See commit 82a6201 (19 Aug 2020) by René Scharfe (rscharfe).
(Merged by Junio C Hamano -- gitster -- in commit 5122614, 24 Aug 2020)
patch-id: ignore newline at end of file in
diff_flush_patch_id()
Reported-by: Tilman Vogel
Initial-test-by: Tilman Vogel
Signed-off-by: René Scharfe
Whitespace is ignored when calculating patch IDs.
This is done by removing all whitespace from diff lines before hashing them, including a newline at the end of a file.
If that newline is missing, however, diff reports that fact in a separate line containing "\ No newline at end of file\n", and this marker is hashed like a context line.This goes against our goal of making patch IDs independent of whitespace.
Use the same heuristic that 2485eab55cc (git-patch-id: do not trip over "no newline" markers, 2011-02-17) added to git patch-id(man) instead and skip diff lines that start with a backslash and a space and are longer than twelve characters.
For looking for duplicates of a specific commit, this may work for you.
First, determine the patch id of the target commit:
$ THE_COMMIT_REF_OR_SHA_YOURE_SEEKING_DUPES_OF='7a3e67c'
$ git show $THE_COMMIT_REF_OR_SHA_YOURE_SEEKING_DUPES_OF | git patch-id
f6ea51cd6acd30cd627ce1a56e2733c1777d5b52 7a3e67ce38dbef471889d9f706b9161da7dc5cf3
The first SHA is the patch-id.

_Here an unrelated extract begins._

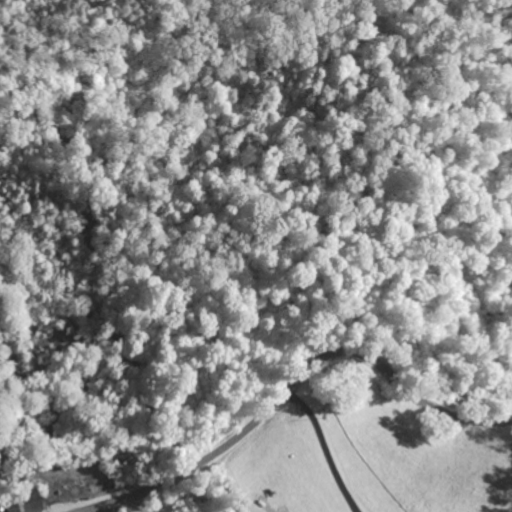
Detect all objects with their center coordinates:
road: (288, 389)
road: (321, 450)
road: (91, 509)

Next, list the patch ids for every commit and filter out any that match:
$ for c in $(git rev-list --all); do git show $c | git patch-id; done | grep 'f6ea51cd6acd30cd627ce1a56e2733c1777d5b52'
f6ea51cd6acd30cd627ce1a56e2733c1777d5b52 5028e2b5500bd5f4637531e337e17b73f5d0c0b1
f6ea51cd6acd30cd627ce1a56e2733c1777d5b52 7a3e67ce38dbef471889d9f706b9161da7dc5cf3
f6ea51cd6acd30cd627ce1a56e2733c1777d5b52 929c66b5783a0127a7689020d70d398f095b9e00
All together, with a few extra flags, and in the form of a utility script:
test ! -z "$1" && TARGET_COMMIT_SHA="$1" || TARGET_COMMIT_SHA="HEAD"
TARGET_COMMIT_PATCHID=$(
git show --patch-with-raw "$TARGET_COMMIT_SHA" |
git patch-id |
cut -d' ' -f1
)
MATCHING_COMMIT_SHAS=$(
for c in $(git rev-list --all); do
git show --patch-with-raw "$c" |
git patch-id
done |
fgrep "$TARGET_COMMIT_PATCHID" |
cut -d' ' -f2
)
echo "$MATCHING_COMMIT_SHAS"
Usage:
$ git list-dupe-commits 7a3e67c
5028e2b5500bd5f4637531e337e17b73f5d0c0b1
7a3e67ce38dbef471889d9f706b9161da7dc5cf3
929c66b5783a0127a7689020d70d398f095b9e00
It isn't terribly speedy, but for most repos should get the job done (just measured 36 seconds for a repo with 826 commits and a 158MB .git dir on a 2.4GHz Core 2 Duo).